WORK ORDER
Copy every line of the entries that includes the word "Right".

╔══

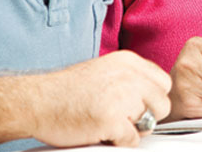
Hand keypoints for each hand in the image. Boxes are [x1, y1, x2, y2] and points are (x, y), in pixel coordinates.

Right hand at [28, 50, 170, 147]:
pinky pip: (132, 140)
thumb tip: (151, 94)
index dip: (152, 98)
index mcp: (127, 60)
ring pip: (150, 123)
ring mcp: (121, 96)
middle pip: (162, 104)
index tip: (138, 104)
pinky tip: (101, 130)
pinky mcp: (112, 119)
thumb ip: (129, 77)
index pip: (163, 82)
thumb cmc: (66, 89)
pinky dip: (118, 141)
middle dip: (147, 116)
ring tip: (109, 122)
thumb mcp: (103, 70)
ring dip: (132, 129)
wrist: (37, 100)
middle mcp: (128, 75)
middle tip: (124, 118)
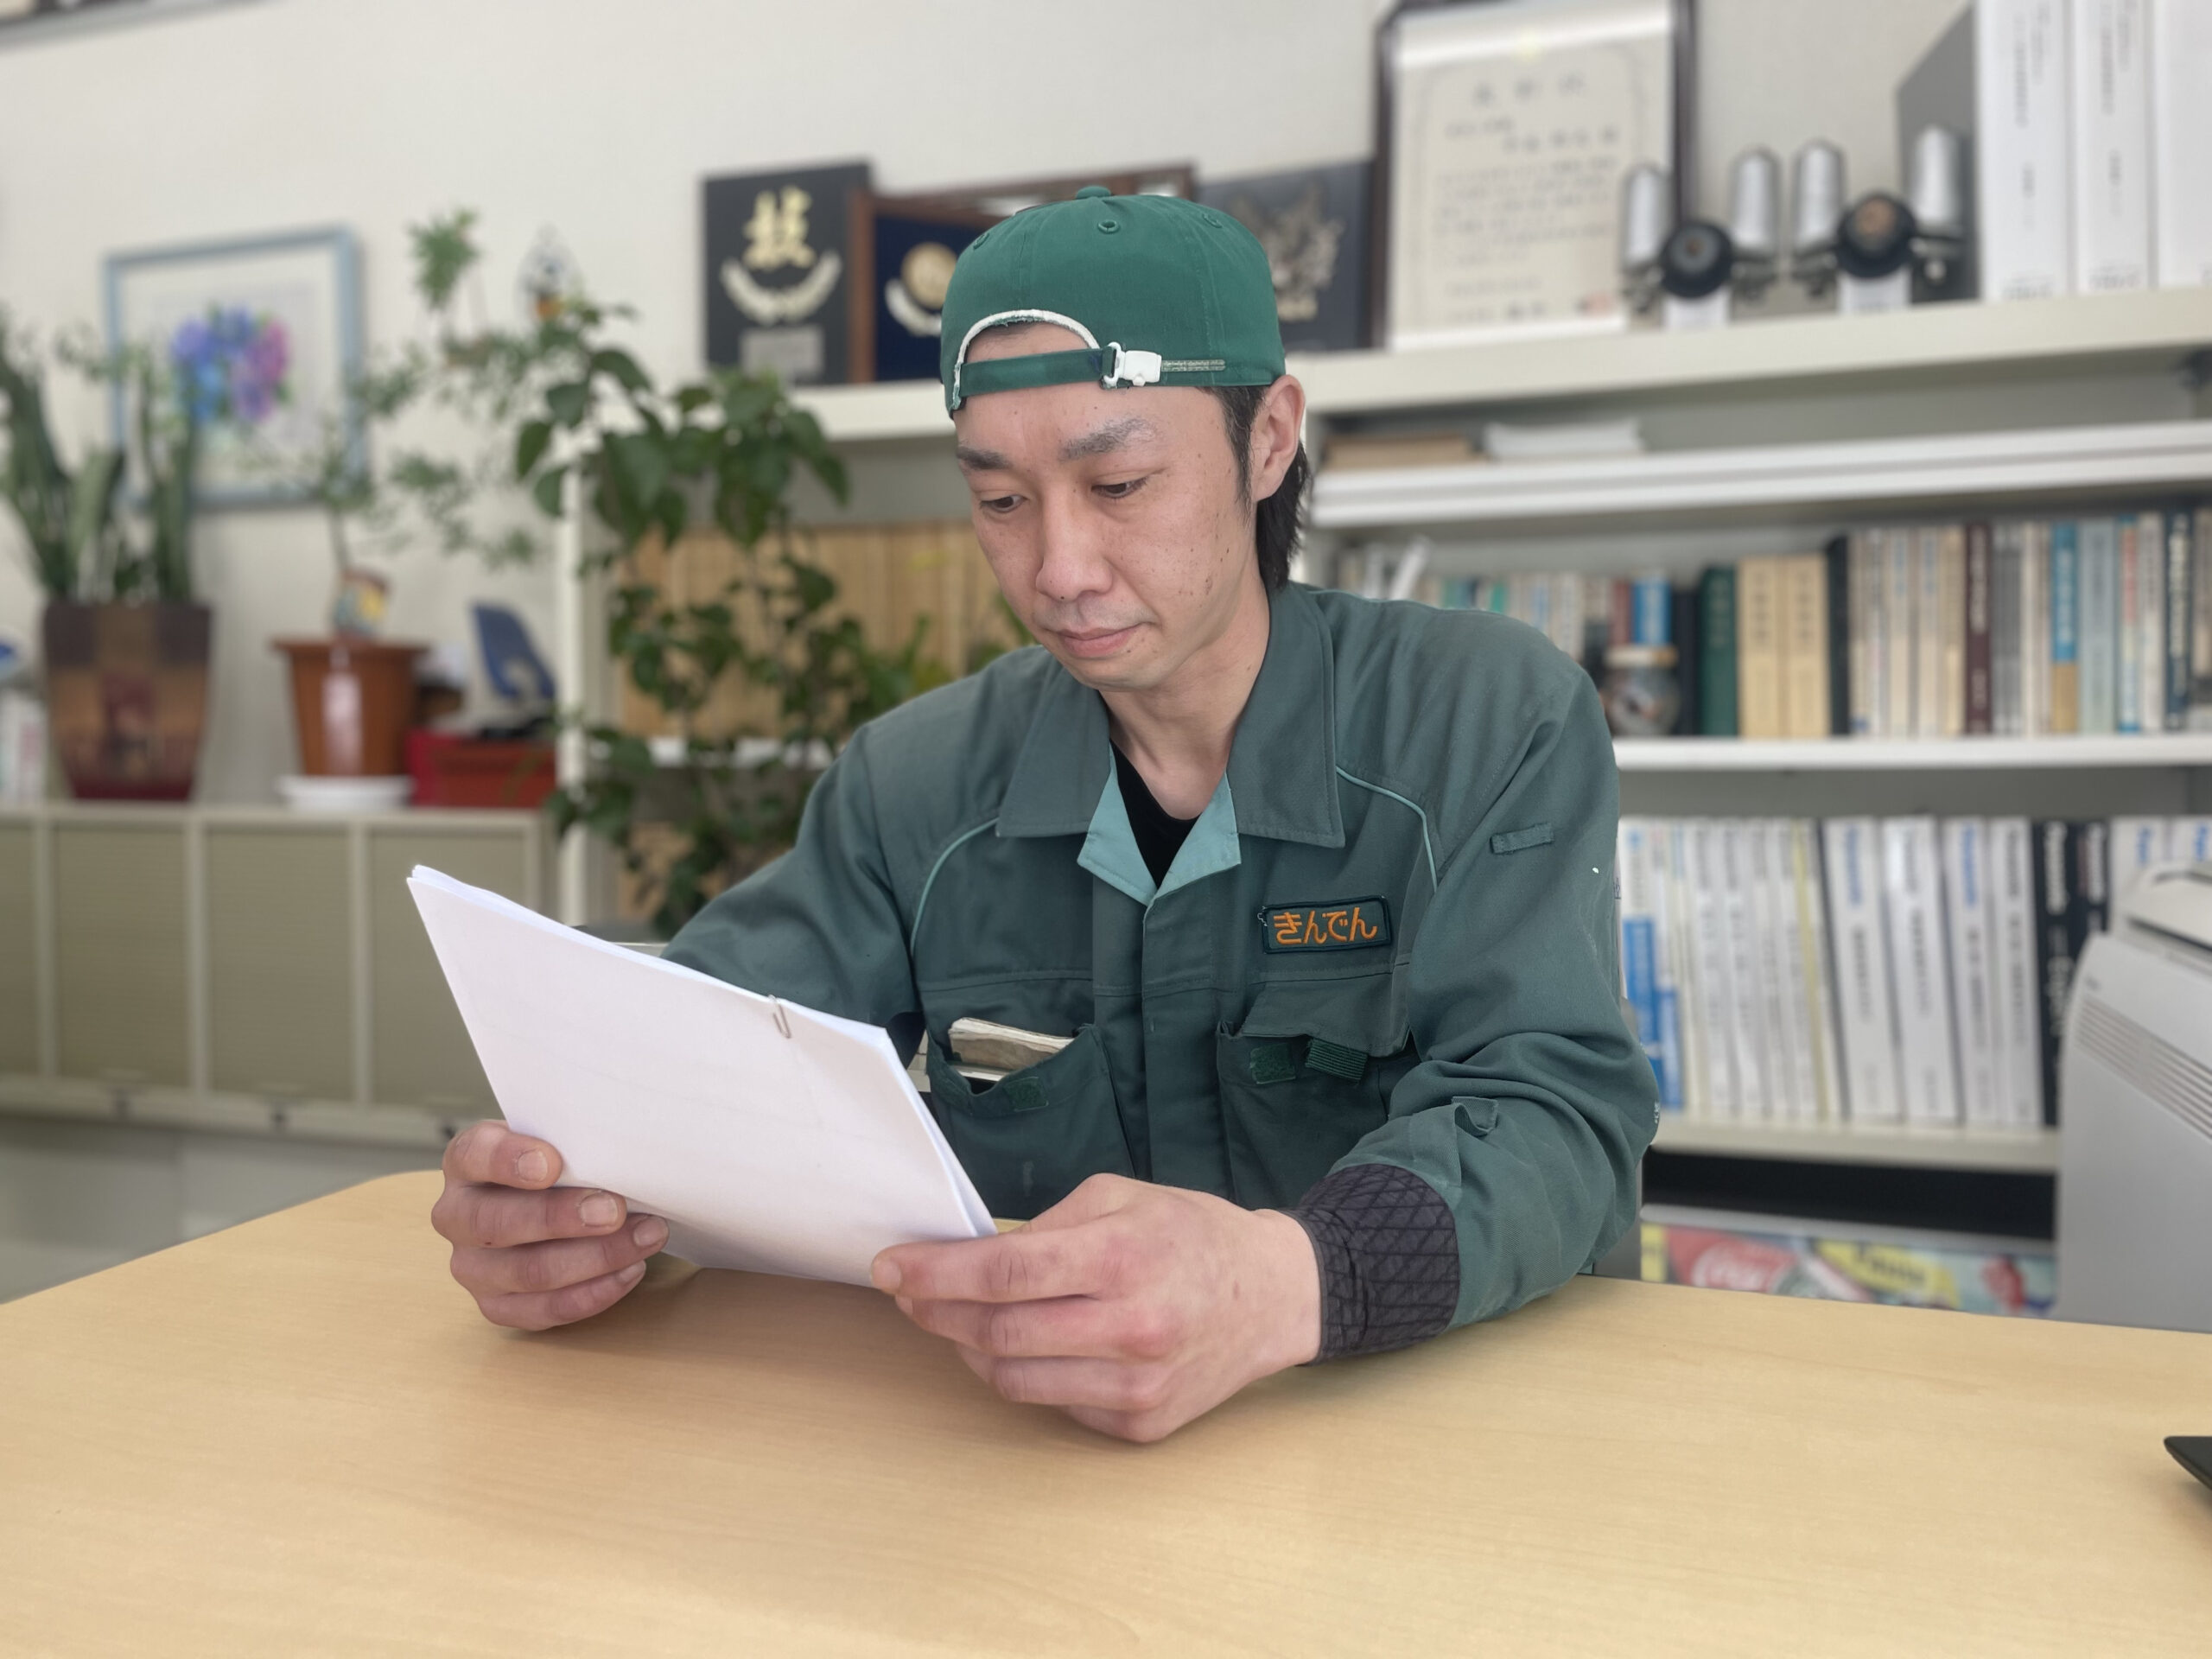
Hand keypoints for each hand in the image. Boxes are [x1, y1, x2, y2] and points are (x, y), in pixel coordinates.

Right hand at [431, 1120, 667, 1329]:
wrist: (548, 1201)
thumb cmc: (560, 1162)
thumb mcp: (560, 1139)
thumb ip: (575, 1142)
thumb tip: (621, 1155)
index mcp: (466, 1162)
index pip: (473, 1155)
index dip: (508, 1159)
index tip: (552, 1163)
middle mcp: (457, 1217)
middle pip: (498, 1223)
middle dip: (561, 1218)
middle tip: (614, 1211)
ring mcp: (472, 1268)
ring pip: (528, 1272)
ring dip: (595, 1257)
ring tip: (645, 1236)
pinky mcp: (497, 1306)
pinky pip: (545, 1310)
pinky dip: (595, 1293)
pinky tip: (631, 1270)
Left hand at [870, 1173, 1320, 1442]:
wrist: (1273, 1297)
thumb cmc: (1192, 1235)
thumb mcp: (1121, 1197)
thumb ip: (1047, 1226)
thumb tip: (971, 1255)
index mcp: (1124, 1257)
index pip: (1004, 1272)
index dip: (935, 1273)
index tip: (890, 1269)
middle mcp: (1131, 1327)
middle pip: (996, 1333)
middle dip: (935, 1313)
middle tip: (910, 1295)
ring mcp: (1136, 1384)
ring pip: (1013, 1380)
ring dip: (968, 1350)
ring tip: (958, 1321)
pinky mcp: (1140, 1424)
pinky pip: (1054, 1403)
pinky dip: (1024, 1374)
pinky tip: (1026, 1345)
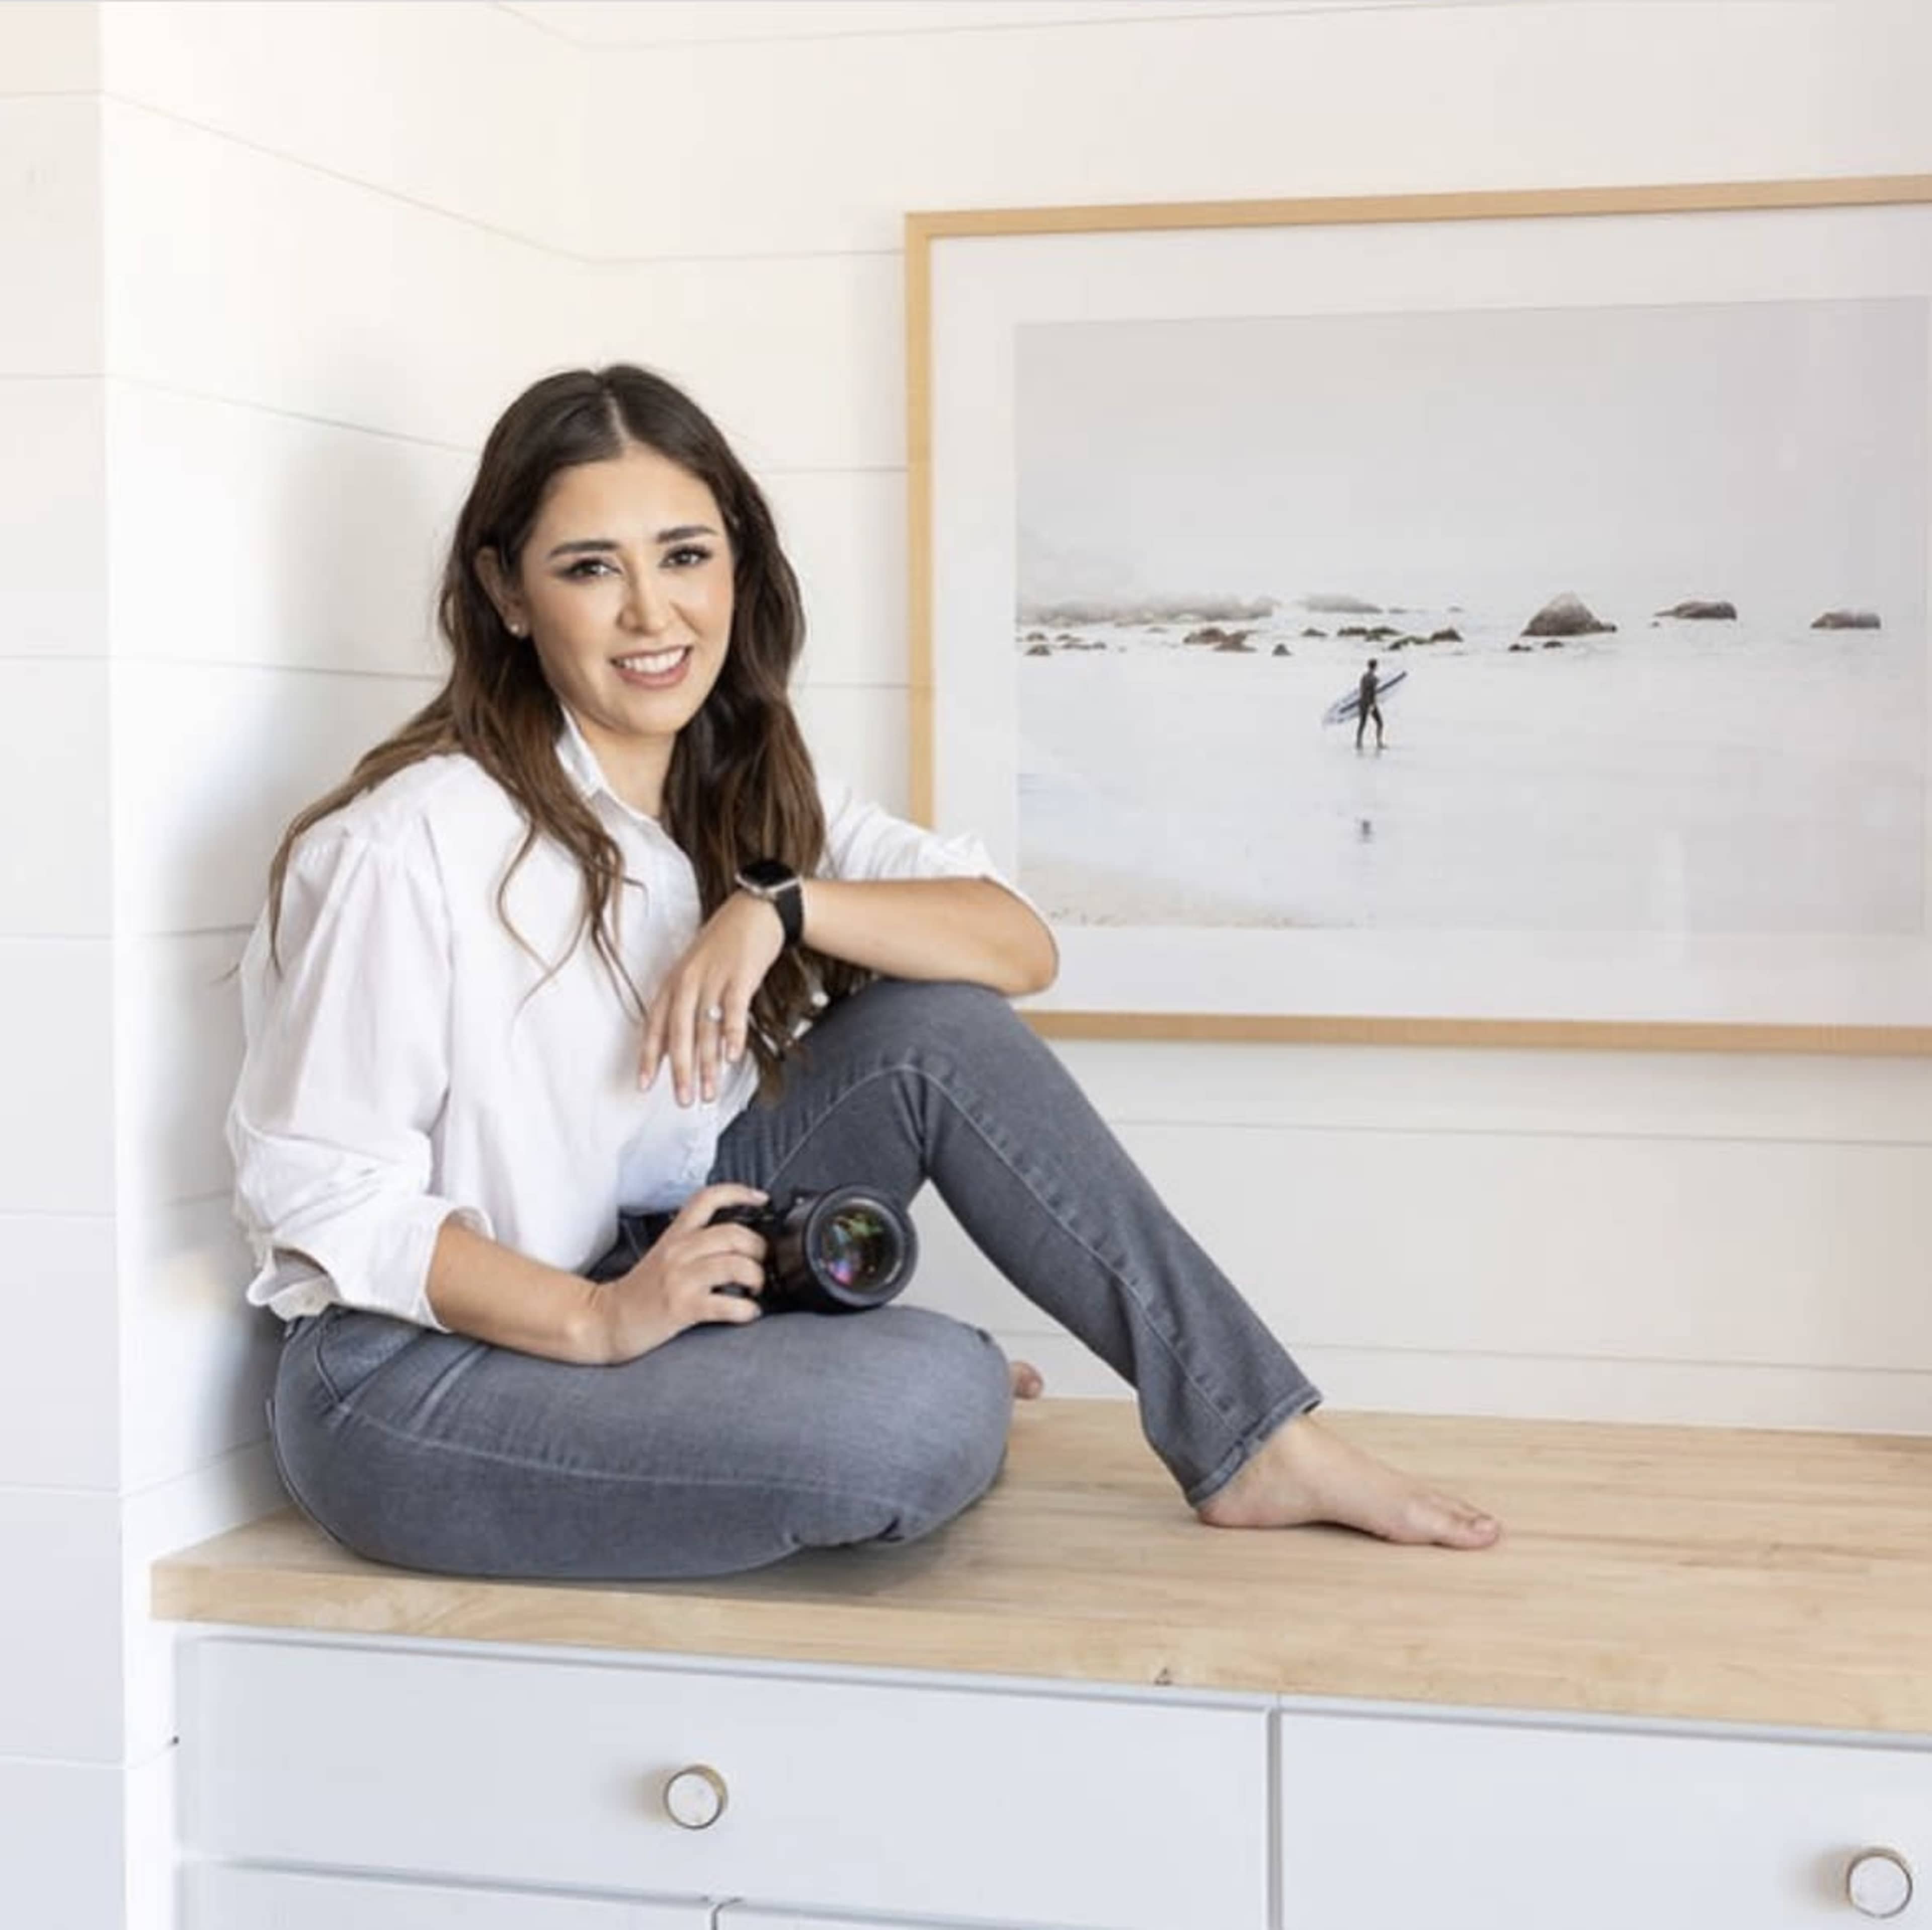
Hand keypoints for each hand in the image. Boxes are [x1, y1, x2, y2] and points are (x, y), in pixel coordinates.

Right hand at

╚══

TASK SOLUTION
Right hand at [28, 50, 170, 147]:
Right hand at [431, 1120, 667, 1329]:
Right hand at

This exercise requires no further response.